Franchini, E. e Del Vecchio, F. B. (2010). Aspectos motores e ensino/aprendizagem do judô. In: FRANCHINI, E. et. al. Judô: desempenho competitivo. 2. ed. Barueri, SP: Manole.
Freitas, F. M. C. (1989). Judô: crítica radical. Revista Motrivivência, v. 1, nº 2, São Cristóvão. p. 35 -43.
Gallahue, D. (2002). Desenvolvimento motor e aquisição da competência motora na educação de infância. In: B. Spodek, Manual de investigação em educação de infância. p. 49-83. Lisboa: Fundação Calouste Gulbenkian.
Gallahue, D., Ozmun, J. e Goodway, J. (2013). Compreendendo o desenvolvimento motor: bebês, crianças, adolescentes e adultos. Porto Alegre: AMGH.

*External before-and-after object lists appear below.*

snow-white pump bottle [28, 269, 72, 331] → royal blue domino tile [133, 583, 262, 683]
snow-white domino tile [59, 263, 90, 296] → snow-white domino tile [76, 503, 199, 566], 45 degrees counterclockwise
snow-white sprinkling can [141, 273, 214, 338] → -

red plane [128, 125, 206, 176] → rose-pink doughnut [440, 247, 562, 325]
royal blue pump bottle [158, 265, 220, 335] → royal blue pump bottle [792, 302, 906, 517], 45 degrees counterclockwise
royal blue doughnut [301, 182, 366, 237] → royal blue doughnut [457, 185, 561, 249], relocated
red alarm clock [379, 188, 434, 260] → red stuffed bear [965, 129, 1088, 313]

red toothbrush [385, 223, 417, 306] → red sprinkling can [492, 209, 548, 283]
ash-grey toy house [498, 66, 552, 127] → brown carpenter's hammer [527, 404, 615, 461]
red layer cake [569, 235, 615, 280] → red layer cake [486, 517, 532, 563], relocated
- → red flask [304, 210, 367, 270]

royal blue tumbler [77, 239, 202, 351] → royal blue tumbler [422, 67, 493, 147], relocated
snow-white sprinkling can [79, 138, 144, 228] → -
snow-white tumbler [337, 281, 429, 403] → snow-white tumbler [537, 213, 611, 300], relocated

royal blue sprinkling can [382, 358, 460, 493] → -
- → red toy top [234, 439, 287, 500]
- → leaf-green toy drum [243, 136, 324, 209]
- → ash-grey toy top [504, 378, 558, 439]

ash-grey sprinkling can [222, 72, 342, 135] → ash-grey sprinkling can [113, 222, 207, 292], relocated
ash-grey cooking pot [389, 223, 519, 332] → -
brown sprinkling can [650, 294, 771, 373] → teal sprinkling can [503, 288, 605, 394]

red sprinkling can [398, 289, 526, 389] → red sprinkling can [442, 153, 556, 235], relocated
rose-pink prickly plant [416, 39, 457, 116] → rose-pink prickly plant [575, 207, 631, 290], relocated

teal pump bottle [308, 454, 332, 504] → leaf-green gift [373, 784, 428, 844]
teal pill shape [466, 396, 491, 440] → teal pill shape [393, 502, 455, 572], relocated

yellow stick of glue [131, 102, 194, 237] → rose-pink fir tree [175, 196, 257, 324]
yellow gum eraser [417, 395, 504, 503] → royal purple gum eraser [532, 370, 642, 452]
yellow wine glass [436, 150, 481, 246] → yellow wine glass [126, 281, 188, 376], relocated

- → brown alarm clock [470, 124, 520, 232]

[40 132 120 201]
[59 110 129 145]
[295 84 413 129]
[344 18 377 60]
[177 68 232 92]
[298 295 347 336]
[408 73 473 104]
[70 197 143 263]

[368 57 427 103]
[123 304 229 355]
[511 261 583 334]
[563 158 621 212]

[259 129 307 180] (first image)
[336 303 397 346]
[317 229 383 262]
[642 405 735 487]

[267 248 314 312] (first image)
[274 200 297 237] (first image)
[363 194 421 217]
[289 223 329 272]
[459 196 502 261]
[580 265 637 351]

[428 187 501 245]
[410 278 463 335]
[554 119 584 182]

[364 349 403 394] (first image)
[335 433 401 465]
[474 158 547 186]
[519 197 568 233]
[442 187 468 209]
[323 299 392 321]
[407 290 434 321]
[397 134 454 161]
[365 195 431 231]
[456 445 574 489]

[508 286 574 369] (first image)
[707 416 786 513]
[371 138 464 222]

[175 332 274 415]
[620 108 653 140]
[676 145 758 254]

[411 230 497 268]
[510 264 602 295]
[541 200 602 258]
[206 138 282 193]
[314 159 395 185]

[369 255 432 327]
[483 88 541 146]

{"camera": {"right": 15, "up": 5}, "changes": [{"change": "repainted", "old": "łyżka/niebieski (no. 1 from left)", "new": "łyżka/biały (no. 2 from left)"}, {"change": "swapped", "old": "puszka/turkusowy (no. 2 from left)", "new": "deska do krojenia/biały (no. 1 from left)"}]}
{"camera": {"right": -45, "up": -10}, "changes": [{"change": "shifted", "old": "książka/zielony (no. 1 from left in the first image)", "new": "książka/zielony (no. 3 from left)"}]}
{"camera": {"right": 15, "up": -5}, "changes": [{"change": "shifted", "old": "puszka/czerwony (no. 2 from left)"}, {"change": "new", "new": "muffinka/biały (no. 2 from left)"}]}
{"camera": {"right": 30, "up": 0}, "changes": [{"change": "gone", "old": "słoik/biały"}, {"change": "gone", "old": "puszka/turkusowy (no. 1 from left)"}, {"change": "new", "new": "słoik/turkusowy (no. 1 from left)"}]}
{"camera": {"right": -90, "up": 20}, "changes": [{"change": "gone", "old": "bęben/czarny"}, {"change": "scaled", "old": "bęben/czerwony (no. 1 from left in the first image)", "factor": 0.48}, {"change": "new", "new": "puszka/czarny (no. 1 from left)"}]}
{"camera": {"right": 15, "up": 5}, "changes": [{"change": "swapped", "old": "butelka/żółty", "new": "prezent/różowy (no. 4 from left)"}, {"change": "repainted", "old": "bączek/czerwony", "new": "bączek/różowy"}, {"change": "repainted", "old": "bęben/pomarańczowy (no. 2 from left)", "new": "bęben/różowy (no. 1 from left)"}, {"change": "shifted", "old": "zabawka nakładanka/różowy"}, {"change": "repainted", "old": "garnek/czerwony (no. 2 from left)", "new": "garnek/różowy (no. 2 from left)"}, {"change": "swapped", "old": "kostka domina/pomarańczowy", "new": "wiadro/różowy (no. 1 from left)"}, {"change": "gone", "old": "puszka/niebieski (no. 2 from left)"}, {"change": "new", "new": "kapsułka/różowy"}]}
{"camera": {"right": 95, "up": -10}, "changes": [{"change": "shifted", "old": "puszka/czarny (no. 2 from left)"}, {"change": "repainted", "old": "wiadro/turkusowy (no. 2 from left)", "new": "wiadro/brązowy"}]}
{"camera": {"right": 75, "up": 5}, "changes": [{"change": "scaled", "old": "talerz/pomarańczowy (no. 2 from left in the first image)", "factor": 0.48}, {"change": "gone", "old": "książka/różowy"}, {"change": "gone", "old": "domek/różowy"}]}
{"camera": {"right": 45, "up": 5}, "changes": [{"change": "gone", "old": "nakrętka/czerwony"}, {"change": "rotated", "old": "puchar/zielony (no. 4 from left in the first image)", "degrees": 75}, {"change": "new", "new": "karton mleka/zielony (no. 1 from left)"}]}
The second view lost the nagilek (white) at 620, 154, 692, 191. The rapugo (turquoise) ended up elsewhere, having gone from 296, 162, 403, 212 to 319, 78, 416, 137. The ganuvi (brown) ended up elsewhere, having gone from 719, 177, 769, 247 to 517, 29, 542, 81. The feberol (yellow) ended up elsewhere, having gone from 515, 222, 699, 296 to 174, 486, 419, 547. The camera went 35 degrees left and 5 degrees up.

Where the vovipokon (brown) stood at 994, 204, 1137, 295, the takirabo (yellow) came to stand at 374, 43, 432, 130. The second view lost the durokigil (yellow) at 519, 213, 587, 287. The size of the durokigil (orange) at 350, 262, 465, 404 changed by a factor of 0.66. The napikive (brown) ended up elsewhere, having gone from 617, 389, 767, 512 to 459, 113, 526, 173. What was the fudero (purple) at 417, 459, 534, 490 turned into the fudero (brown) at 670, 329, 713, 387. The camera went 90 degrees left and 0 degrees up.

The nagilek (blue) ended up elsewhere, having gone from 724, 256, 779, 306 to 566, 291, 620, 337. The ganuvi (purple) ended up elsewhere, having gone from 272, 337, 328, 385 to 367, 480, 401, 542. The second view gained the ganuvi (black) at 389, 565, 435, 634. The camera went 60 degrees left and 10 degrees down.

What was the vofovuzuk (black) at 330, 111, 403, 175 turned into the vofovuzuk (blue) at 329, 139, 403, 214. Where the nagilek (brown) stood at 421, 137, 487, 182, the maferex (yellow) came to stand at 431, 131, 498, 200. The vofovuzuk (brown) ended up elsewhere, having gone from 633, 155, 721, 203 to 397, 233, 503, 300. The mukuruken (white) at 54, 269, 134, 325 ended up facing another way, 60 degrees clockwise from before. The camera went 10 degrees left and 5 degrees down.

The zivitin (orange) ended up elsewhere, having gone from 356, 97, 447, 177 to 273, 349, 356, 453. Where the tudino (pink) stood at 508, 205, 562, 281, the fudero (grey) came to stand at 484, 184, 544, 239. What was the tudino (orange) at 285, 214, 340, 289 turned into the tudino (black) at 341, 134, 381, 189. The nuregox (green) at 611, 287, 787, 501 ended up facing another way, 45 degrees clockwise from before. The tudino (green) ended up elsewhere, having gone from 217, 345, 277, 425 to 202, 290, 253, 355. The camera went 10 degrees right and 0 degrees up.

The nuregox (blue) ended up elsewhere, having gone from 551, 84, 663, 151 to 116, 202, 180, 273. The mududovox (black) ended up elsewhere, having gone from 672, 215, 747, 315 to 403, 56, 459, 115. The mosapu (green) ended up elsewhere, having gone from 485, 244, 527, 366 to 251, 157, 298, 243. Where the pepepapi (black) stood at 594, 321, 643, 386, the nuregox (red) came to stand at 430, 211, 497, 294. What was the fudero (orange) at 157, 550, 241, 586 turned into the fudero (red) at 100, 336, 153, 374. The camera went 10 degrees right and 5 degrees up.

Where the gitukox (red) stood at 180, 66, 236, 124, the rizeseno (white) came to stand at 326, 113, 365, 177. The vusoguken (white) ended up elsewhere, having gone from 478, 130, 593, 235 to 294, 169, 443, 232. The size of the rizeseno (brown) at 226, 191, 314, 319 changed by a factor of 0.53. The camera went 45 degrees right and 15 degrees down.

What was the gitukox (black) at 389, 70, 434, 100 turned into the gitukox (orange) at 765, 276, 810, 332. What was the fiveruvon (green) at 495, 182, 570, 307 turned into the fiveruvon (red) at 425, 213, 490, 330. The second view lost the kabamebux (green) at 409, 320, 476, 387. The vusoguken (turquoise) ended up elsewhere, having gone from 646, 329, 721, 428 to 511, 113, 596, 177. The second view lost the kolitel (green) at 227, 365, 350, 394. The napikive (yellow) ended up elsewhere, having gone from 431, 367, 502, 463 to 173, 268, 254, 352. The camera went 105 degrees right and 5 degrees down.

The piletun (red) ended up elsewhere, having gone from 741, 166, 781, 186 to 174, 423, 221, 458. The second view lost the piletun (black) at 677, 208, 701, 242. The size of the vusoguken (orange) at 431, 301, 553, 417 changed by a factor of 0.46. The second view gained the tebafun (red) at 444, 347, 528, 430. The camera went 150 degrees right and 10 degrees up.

Graça, R. (2006). Importância da variabilidade de movimentos para judocas com idade entre 07 e 08 anos. Trabalho de conclusão de curso (Pós-graduação lato sensu em Treinamento Esportivo) - Universidade do Extremo Sul Catarinense - UNESC, Criciúma-SC.
Marconi, M. A. e Lakatos, E. M. (1992). Metodologia do trabalho científico. 4ª Ed. São Paulo: Editora Atlas.
Mesquita, C. W. (2014). Judô... da reflexão à competição: o caminho suave. Rio de Janeiro: Interciência.
Motta, A. e Ruffoni, R. (2006). Lutas na infância: uma reflexão pedagógica. Rio de Janeiro: Labesporte.
Robert, L. (1964). O judô. Lisboa: Ed. Notícias.
Santos, S. G. (2009). Judô: filosofia aplicada. Florianópolis, SC: Ed. Da UFSC.
Souza, G. C. e Mourão, L. (2011). Mulheres do tatame: o judô feminino no Brasil. Rio de Janeiro, RJ: Mauad X: FAPERJ.
Virgílio, S. (1986) A arte do judô. 2ª Ed. Campinas, SP: Papirus.